The one certainty when it comes to supply chain management is that it is evolving at a fearsome speed, as Singh points out. “If you look back even just five years there have been huge changes in supply chain management,” he says. “I suspect there will be just as many changes in the next five years too.”
Security will become a growing concern as the length of the supply chain continues to grow. Counterfeiting will also continue to be a big issue, especially within and to the US market. There is also going to be more device personalisation, and the availability and demand for such devices will go up. Manufacturers could end up with a device that morphs into 1,000 different versions of what is, essentially, the same device but tailored to the need of the patient or physician.

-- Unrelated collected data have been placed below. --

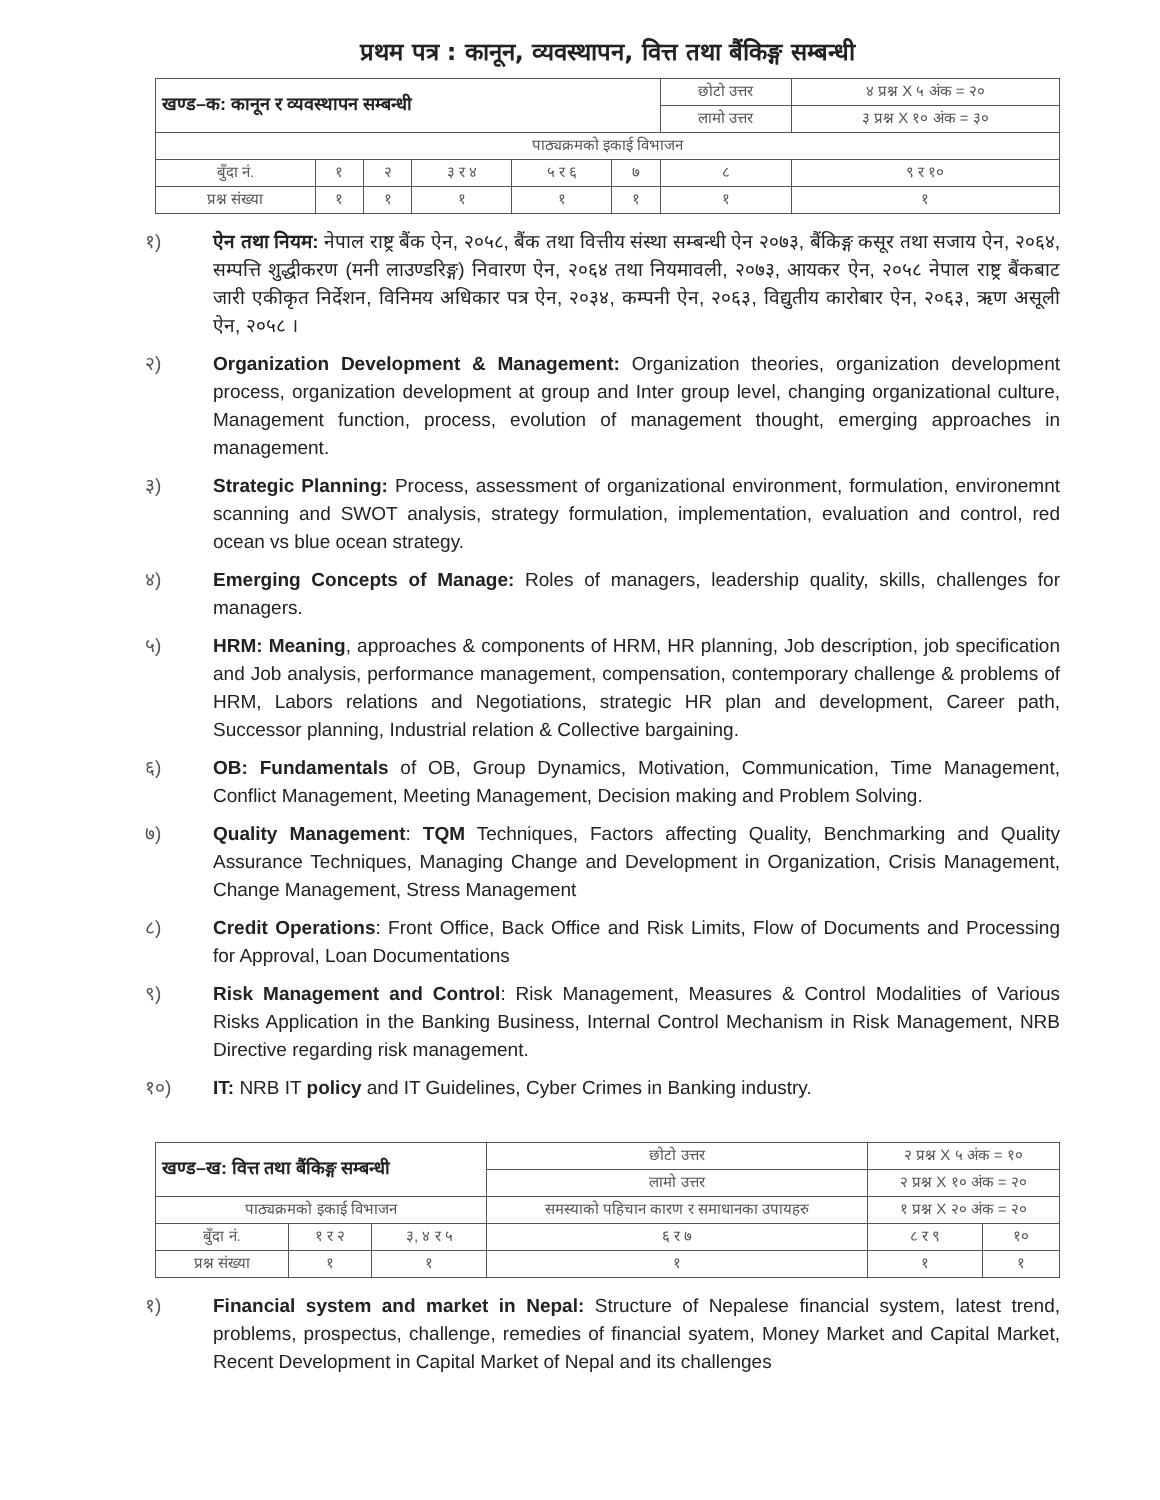प्रथम पत्र : कानून, व्यवस्थापन, वित्त तथा बैंकिङ्ग सम्बन्धी
| खण्ड–क: कानून र व्यवस्थापन सम्बन्धी | | | | | | छोटो उत्तर | ४ प्रश्न X ५ अंक = २० |
| | | | | | | लामो उत्तर | ३ प्रश्न X १० अंक = ३० |
| पाठ्यक्रमको इकाई विभाजन | | | | | | | |
| बुँदा नं. | १ | २ | ३ र ४ | ५ र ६ | ७ | ८ | ९ र १० |
| प्रश्न संख्या | १ | १ | १ | १ | १ | १ | १ |
१) ऐन तथा नियम: नेपाल राष्ट्र बैंक ऐन, २०५८, बैंक तथा वित्तीय संस्था सम्बन्धी ऐन २०७३, बैंकिङ्ग कसूर तथा सजाय ऐन, २०६४, सम्पत्ति शुद्धीकरण (मनी लाउण्डरिङ्ग) निवारण ऐन, २०६४ तथा नियमावली, २०७३, आयकर ऐन, २०५८ नेपाल राष्ट्र बैंकबाट जारी एकीकृत निर्देशन, विनिमय अधिकार पत्र ऐन, २०३४, कम्पनी ऐन, २०६३, विद्युतीय कारोबार ऐन, २०६३, ऋण असूली ऐन, २०५८ ।
२) Organization Development & Management: Organization theories, organization development process, organization development at group and Inter group level, changing organizational culture, Management function, process, evolution of management thought, emerging approaches in management.
३) Strategic Planning: Process, assessment of organizational environment, formulation, environemnt scanning and SWOT analysis, strategy formulation, implementation, evaluation and control, red ocean vs blue ocean strategy.
४) Emerging Concepts of Manage: Roles of managers, leadership quality, skills, challenges for managers.
५) HRM: Meaning, approaches & components of HRM, HR planning, Job description, job specification and Job analysis, performance management, compensation, contemporary challenge & problems of HRM, Labors relations and Negotiations, strategic HR plan and development, Career path, Successor planning, Industrial relation & Collective bargaining.
६) OB: Fundamentals of OB, Group Dynamics, Motivation, Communication, Time Management, Conflict Management, Meeting Management, Decision making and Problem Solving.
७) Quality Management: TQM Techniques, Factors affecting Quality, Benchmarking and Quality Assurance Techniques, Managing Change and Development in Organization, Crisis Management, Change Management, Stress Management
८) Credit Operations: Front Office, Back Office and Risk Limits, Flow of Documents and Processing for Approval, Loan Documentations
९) Risk Management and Control: Risk Management, Measures & Control Modalities of Various Risks Application in the Banking Business, Internal Control Mechanism in Risk Management, NRB Directive regarding risk management.
१०) IT: NRB IT policy and IT Guidelines, Cyber Crimes in Banking industry.
| खण्ड–ख: वित्त तथा बैंकिङ्ग सम्बन्धी | | | छोटो उत्तर | २ प्रश्न X ५ अंक = १० | |
| | | | लामो उत्तर | २ प्रश्न X १० अंक = २० | |
| पाठ्यक्रमको इकाई विभाजन | | | समस्याको पहिचान कारण र समाधानका उपायहरु | १ प्रश्न X २० अंक = २० | |
| बुँदा नं. | १ र २ | ३, ४ र ५ | ६ र ७ | ८ र ९ | १० |
| प्रश्न संख्या | १ | १ | १ | १ | १ |
१) Financial system and market in Nepal: Structure of Nepalese financial system, latest trend, problems, prospectus, challenge, remedies of financial syatem, Money Market and Capital Market, Recent Development in Capital Market of Nepal and its challenges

In turn, this is likely to create a whole new set of challenges for the supply chain. “There is going to be much more complexity of product,” explains Singh. “Companies will have to start thinking hard about their hardware and software solutions, with some companies developing roles more as guides and coaches and dealing less with the customer directly.
“I can see a real hodge-podge of business models coming through. The world spins faster all the time. The length of business models will be shorter lived and innovation will become the key.”